■ About this task:
Retype all entries exactly, skipping pictures.

»»

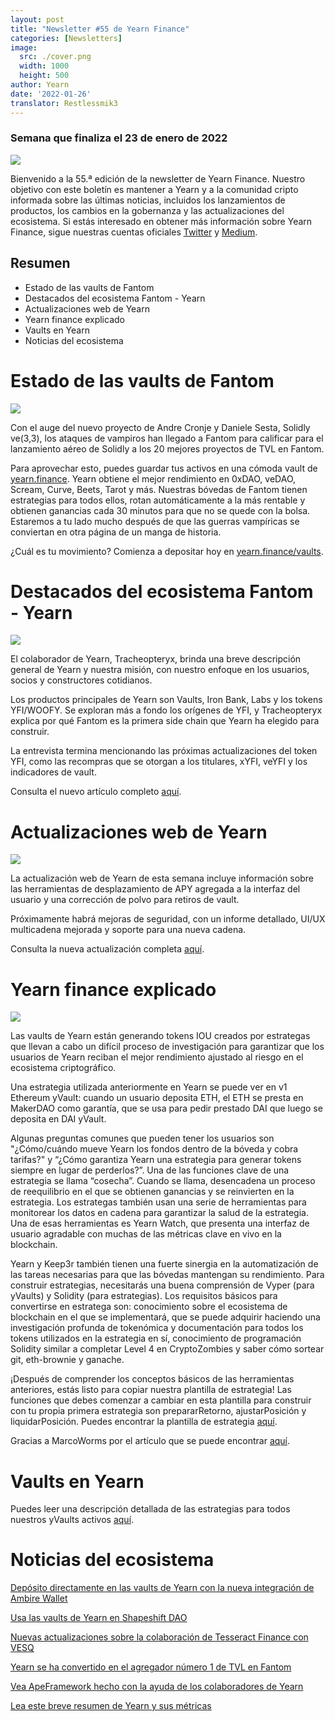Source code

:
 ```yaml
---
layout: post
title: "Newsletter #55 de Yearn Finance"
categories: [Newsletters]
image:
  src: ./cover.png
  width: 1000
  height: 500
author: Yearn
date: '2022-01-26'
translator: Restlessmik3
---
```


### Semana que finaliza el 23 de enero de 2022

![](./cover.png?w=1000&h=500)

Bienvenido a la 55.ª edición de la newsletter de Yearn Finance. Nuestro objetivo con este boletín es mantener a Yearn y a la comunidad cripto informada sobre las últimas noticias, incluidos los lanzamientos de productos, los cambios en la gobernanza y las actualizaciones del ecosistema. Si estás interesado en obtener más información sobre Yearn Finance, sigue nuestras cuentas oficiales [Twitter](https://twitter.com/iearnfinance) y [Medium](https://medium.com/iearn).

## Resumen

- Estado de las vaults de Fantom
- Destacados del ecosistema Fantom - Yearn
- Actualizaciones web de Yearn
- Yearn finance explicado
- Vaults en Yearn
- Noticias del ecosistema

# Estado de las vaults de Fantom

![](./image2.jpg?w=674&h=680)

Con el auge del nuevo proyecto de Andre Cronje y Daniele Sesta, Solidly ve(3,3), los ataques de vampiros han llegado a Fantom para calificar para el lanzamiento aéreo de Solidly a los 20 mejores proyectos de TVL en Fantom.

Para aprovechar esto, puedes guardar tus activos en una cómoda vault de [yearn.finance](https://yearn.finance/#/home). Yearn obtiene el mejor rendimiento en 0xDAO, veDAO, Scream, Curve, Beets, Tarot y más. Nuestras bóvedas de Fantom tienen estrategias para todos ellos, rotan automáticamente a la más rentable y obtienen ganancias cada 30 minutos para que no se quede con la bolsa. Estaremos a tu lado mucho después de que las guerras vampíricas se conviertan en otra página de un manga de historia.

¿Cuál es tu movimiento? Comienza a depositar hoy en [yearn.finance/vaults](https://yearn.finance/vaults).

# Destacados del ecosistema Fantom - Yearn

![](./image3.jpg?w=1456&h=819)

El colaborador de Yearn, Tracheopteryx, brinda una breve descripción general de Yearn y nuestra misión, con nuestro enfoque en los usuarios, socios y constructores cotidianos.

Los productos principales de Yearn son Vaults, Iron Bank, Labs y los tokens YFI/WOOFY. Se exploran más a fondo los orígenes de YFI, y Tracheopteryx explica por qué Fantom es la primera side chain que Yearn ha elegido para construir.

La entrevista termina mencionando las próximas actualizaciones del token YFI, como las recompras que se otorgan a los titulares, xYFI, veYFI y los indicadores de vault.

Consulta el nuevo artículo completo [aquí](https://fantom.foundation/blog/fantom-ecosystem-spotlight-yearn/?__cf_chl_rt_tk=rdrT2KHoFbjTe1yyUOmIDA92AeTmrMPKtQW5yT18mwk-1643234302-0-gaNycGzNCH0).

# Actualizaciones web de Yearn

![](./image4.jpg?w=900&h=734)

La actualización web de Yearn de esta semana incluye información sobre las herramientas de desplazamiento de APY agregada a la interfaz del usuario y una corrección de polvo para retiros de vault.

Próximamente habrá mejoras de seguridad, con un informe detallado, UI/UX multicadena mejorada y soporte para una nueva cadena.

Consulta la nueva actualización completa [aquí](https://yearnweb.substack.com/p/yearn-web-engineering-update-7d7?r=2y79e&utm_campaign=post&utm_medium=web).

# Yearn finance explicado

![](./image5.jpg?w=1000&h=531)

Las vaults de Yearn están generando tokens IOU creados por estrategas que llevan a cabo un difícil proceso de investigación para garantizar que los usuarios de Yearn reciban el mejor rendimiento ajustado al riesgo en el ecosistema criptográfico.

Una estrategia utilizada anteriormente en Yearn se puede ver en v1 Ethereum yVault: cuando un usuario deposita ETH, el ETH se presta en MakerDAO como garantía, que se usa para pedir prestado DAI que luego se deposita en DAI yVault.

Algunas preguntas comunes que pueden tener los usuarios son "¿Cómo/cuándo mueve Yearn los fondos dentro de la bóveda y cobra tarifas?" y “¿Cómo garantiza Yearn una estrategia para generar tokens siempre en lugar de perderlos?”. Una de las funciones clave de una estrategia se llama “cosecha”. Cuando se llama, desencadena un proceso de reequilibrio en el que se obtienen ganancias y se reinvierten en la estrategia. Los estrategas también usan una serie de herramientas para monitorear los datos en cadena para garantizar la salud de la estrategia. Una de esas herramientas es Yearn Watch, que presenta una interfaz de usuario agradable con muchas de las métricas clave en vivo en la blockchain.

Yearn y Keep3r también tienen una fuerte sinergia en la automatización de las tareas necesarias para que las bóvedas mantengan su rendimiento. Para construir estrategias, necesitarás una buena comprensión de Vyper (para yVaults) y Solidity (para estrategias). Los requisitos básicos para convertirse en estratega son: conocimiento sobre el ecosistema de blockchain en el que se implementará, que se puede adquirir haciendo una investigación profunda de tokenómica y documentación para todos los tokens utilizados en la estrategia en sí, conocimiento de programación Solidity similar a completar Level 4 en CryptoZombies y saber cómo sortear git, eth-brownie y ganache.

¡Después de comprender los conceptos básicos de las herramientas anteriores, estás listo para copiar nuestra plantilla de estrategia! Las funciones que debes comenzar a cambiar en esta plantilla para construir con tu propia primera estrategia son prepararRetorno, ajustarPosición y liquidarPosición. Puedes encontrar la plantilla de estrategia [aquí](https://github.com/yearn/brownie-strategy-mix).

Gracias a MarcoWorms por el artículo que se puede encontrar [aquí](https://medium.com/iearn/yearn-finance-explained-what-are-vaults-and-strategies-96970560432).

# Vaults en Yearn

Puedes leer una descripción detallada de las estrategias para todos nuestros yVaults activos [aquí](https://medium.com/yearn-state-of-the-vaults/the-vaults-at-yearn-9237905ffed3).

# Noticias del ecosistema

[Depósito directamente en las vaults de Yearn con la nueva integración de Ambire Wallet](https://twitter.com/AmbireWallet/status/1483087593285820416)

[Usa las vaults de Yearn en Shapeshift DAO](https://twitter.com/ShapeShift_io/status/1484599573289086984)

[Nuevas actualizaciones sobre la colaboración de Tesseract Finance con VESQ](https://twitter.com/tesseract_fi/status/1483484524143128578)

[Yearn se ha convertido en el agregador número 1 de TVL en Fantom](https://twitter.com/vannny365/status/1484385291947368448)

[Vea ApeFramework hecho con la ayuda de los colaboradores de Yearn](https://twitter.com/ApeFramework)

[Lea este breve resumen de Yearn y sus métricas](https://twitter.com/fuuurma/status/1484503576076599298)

««

■ Answer to the problem:
Source code

:
 ```yaml
---
layout: post
title: "Newsletter #55 de Yearn Finance"
categories: [Newsletters]
image:
  src: ./cover.png
  width: 1000
  height: 500
author: Yearn
date: '2022-01-26'
translator: Restlessmik3
---
```


### Semana que finaliza el 23 de enero de 2022

![](./cover.png?w=1000&h=500)

Bienvenido a la 55.ª edición de la newsletter de Yearn Finance. Nuestro objetivo con este boletín es mantener a Yearn y a la comunidad cripto informada sobre las últimas noticias, incluidos los lanzamientos de productos, los cambios en la gobernanza y las actualizaciones del ecosistema. Si estás interesado en obtener más información sobre Yearn Finance, sigue nuestras cuentas oficiales [Twitter](https://twitter.com/iearnfinance) y [Medium](https://medium.com/iearn).

## Resumen

- Estado de las vaults de Fantom
- Destacados del ecosistema Fantom - Yearn
- Actualizaciones web de Yearn
- Yearn finance explicado
- Vaults en Yearn
- Noticias del ecosistema

# Estado de las vaults de Fantom

![](./image2.jpg?w=674&h=680)

Con el auge del nuevo proyecto de Andre Cronje y Daniele Sesta, Solidly ve(3,3), los ataques de vampiros han llegado a Fantom para calificar para el lanzamiento aéreo de Solidly a los 20 mejores proyectos de TVL en Fantom.

Para aprovechar esto, puedes guardar tus activos en una cómoda vault de [yearn.finance](https://yearn.finance/#/home). Yearn obtiene el mejor rendimiento en 0xDAO, veDAO, Scream, Curve, Beets, Tarot y más. Nuestras bóvedas de Fantom tienen estrategias para todos ellos, rotan automáticamente a la más rentable y obtienen ganancias cada 30 minutos para que no se quede con la bolsa. Estaremos a tu lado mucho después de que las guerras vampíricas se conviertan en otra página de un manga de historia.

¿Cuál es tu movimiento? Comienza a depositar hoy en [yearn.finance/vaults](https://yearn.finance/vaults).

# Destacados del ecosistema Fantom - Yearn

![](./image3.jpg?w=1456&h=819)

El colaborador de Yearn, Tracheopteryx, brinda una breve descripción general de Yearn y nuestra misión, con nuestro enfoque en los usuarios, socios y constructores cotidianos.

Los productos principales de Yearn son Vaults, Iron Bank, Labs y los tokens YFI/WOOFY. Se exploran más a fondo los orígenes de YFI, y Tracheopteryx explica por qué Fantom es la primera side chain que Yearn ha elegido para construir.

La entrevista termina mencionando las próximas actualizaciones del token YFI, como las recompras que se otorgan a los titulares, xYFI, veYFI y los indicadores de vault.

Consulta el nuevo artículo completo [aquí](https://fantom.foundation/blog/fantom-ecosystem-spotlight-yearn/?__cf_chl_rt_tk=rdrT2KHoFbjTe1yyUOmIDA92AeTmrMPKtQW5yT18mwk-1643234302-0-gaNycGzNCH0).

# Actualizaciones web de Yearn

![](./image4.jpg?w=900&h=734)

La actualización web de Yearn de esta semana incluye información sobre las herramientas de desplazamiento de APY agregada a la interfaz del usuario y una corrección de polvo para retiros de vault.

Próximamente habrá mejoras de seguridad, con un informe detallado, UI/UX multicadena mejorada y soporte para una nueva cadena.

Consulta la nueva actualización completa [aquí](https://yearnweb.substack.com/p/yearn-web-engineering-update-7d7?r=2y79e&utm_campaign=post&utm_medium=web).

# Yearn finance explicado

![](./image5.jpg?w=1000&h=531)

Las vaults de Yearn están generando tokens IOU creados por estrategas que llevan a cabo un difícil proceso de investigación para garantizar que los usuarios de Yearn reciban el mejor rendimiento ajustado al riesgo en el ecosistema criptográfico.

Una estrategia utilizada anteriormente en Yearn se puede ver en v1 Ethereum yVault: cuando un usuario deposita ETH, el ETH se presta en MakerDAO como garantía, que se usa para pedir prestado DAI que luego se deposita en DAI yVault.

Algunas preguntas comunes que pueden tener los usuarios son "¿Cómo/cuándo mueve Yearn los fondos dentro de la bóveda y cobra tarifas?" y “¿Cómo garantiza Yearn una estrategia para generar tokens siempre en lugar de perderlos?”. Una de las funciones clave de una estrategia se llama “cosecha”. Cuando se llama, desencadena un proceso de reequilibrio en el que se obtienen ganancias y se reinvierten en la estrategia. Los estrategas también usan una serie de herramientas para monitorear los datos en cadena para garantizar la salud de la estrategia. Una de esas herramientas es Yearn Watch, que presenta una interfaz de usuario agradable con muchas de las métricas clave en vivo en la blockchain.

Yearn y Keep3r también tienen una fuerte sinergia en la automatización de las tareas necesarias para que las bóvedas mantengan su rendimiento. Para construir estrategias, necesitarás una buena comprensión de Vyper (para yVaults) y Solidity (para estrategias). Los requisitos básicos para convertirse en estratega son: conocimiento sobre el ecosistema de blockchain en el que se implementará, que se puede adquirir haciendo una investigación profunda de tokenómica y documentación para todos los tokens utilizados en la estrategia en sí, conocimiento de programación Solidity similar a completar Level 4 en CryptoZombies y saber cómo sortear git, eth-brownie y ganache.

¡Después de comprender los conceptos básicos de las herramientas anteriores, estás listo para copiar nuestra plantilla de estrategia! Las funciones que debes comenzar a cambiar en esta plantilla para construir con tu propia primera estrategia son prepararRetorno, ajustarPosición y liquidarPosición. Puedes encontrar la plantilla de estrategia [aquí](https://github.com/yearn/brownie-strategy-mix).

Gracias a MarcoWorms por el artículo que se puede encontrar [aquí](https://medium.com/iearn/yearn-finance-explained-what-are-vaults-and-strategies-96970560432).

# Vaults en Yearn

Puedes leer una descripción detallada de las estrategias para todos nuestros yVaults activos [aquí](https://medium.com/yearn-state-of-the-vaults/the-vaults-at-yearn-9237905ffed3).

# Noticias del ecosistema

[Depósito directamente en las vaults de Yearn con la nueva integración de Ambire Wallet](https://twitter.com/AmbireWallet/status/1483087593285820416)

[Usa las vaults de Yearn en Shapeshift DAO](https://twitter.com/ShapeShift_io/status/1484599573289086984)

[Nuevas actualizaciones sobre la colaboración de Tesseract Finance con VESQ](https://twitter.com/tesseract_fi/status/1483484524143128578)

[Yearn se ha convertido en el agregador número 1 de TVL en Fantom](https://twitter.com/vannny365/status/1484385291947368448)

[Vea ApeFramework hecho con la ayuda de los colaboradores de Yearn](https://twitter.com/ApeFramework)

[Lea este breve resumen de Yearn y sus métricas](https://twitter.com/fuuurma/status/1484503576076599298)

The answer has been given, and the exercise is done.